Information:

......

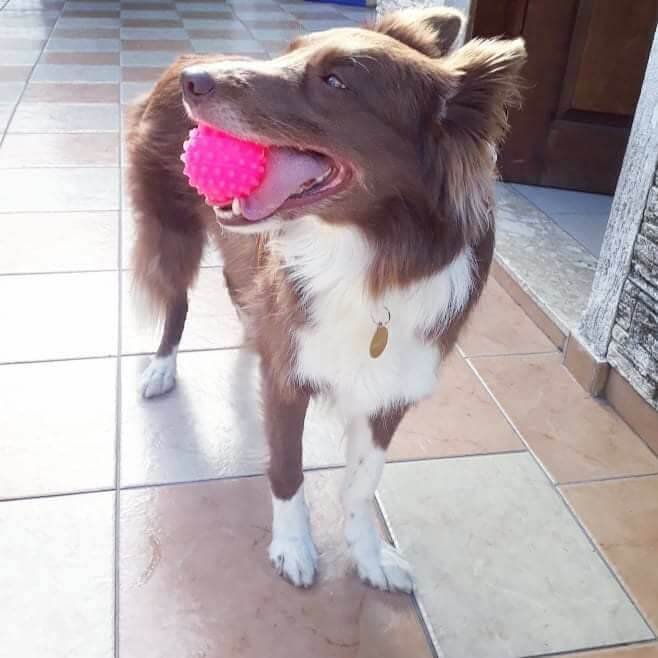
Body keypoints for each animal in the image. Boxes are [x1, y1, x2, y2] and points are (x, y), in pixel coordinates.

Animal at [127, 7, 526, 592]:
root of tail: (184, 56)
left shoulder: (391, 388)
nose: (193, 85)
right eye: (287, 54)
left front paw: (369, 555)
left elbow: (361, 483)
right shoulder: (288, 378)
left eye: (336, 82)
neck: (368, 255)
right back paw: (161, 367)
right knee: (176, 302)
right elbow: (287, 468)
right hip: (171, 229)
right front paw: (293, 546)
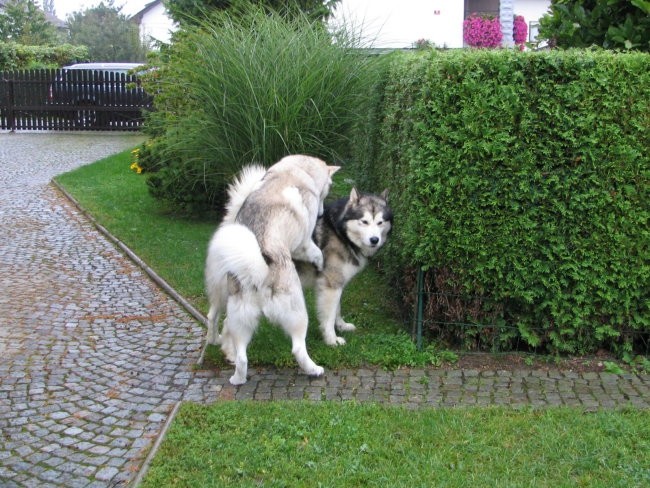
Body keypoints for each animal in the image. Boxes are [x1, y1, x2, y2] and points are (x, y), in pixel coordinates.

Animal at [206, 156, 340, 386]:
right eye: (326, 190)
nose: (322, 213)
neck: (295, 171)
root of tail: (258, 272)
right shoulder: (304, 244)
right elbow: (317, 254)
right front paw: (320, 264)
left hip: (240, 319)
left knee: (240, 355)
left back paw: (237, 378)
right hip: (298, 314)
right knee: (298, 349)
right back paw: (314, 369)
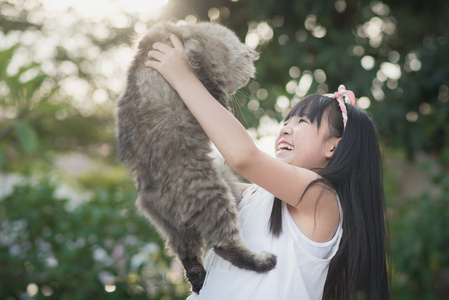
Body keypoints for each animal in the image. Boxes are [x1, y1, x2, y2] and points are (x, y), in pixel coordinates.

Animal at [114, 22, 276, 294]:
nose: (236, 89)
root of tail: (152, 196)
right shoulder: (204, 74)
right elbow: (216, 96)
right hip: (217, 192)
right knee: (224, 245)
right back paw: (263, 261)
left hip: (178, 232)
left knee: (190, 260)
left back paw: (199, 284)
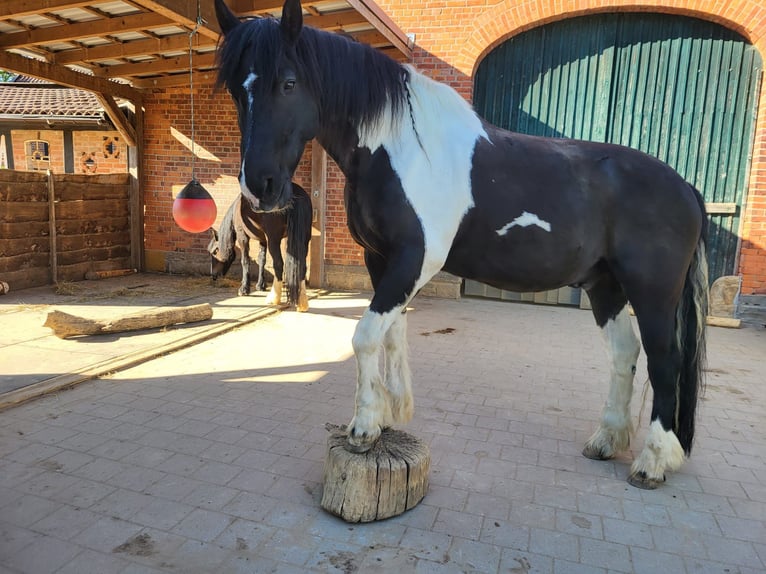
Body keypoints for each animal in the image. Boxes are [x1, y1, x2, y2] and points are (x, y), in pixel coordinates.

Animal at [208, 182, 312, 312]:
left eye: (214, 251)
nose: (213, 275)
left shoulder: (243, 236)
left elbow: (245, 260)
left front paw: (244, 289)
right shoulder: (263, 240)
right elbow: (262, 260)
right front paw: (260, 285)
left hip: (274, 239)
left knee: (279, 264)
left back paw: (273, 298)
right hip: (304, 239)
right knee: (302, 265)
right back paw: (302, 302)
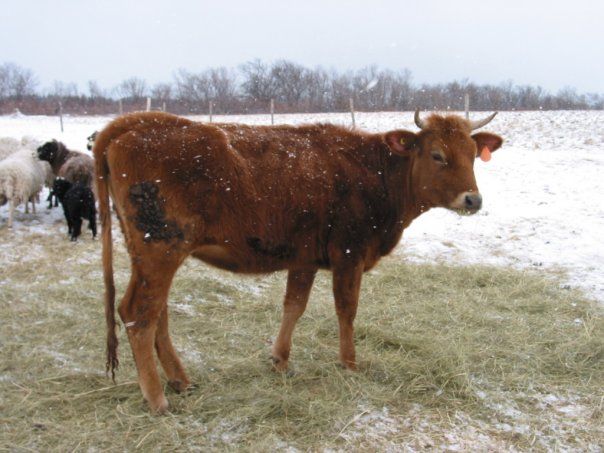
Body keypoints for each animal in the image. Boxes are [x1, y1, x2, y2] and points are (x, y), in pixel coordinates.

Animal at [93, 109, 500, 414]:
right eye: (437, 155)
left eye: (471, 154)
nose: (473, 199)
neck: (375, 173)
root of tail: (135, 122)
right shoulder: (349, 254)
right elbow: (346, 309)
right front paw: (349, 363)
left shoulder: (303, 258)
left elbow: (294, 305)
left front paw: (280, 360)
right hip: (161, 248)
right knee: (138, 313)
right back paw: (157, 398)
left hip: (151, 253)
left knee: (156, 312)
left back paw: (180, 380)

......

From the listing above, restate verbatim the lines running from the one with "left hip: (240, 319)" through the one with "right hip: (217, 192)", inclusive, but not the pictures.

Your response:
left hip: (240, 319)
left knee: (240, 355)
left back paw: (237, 378)
right hip: (298, 314)
right knee: (298, 349)
right back paw: (314, 369)
Body keypoints for each animal in the image. Boxes are [x1, y1, x2, y2] and points are (x, y), in pixel coordinates.

Animal at [114, 22, 276, 294]:
nose: (236, 89)
root of tail: (152, 196)
right shoulder: (204, 74)
right elbow: (216, 96)
right hip: (217, 192)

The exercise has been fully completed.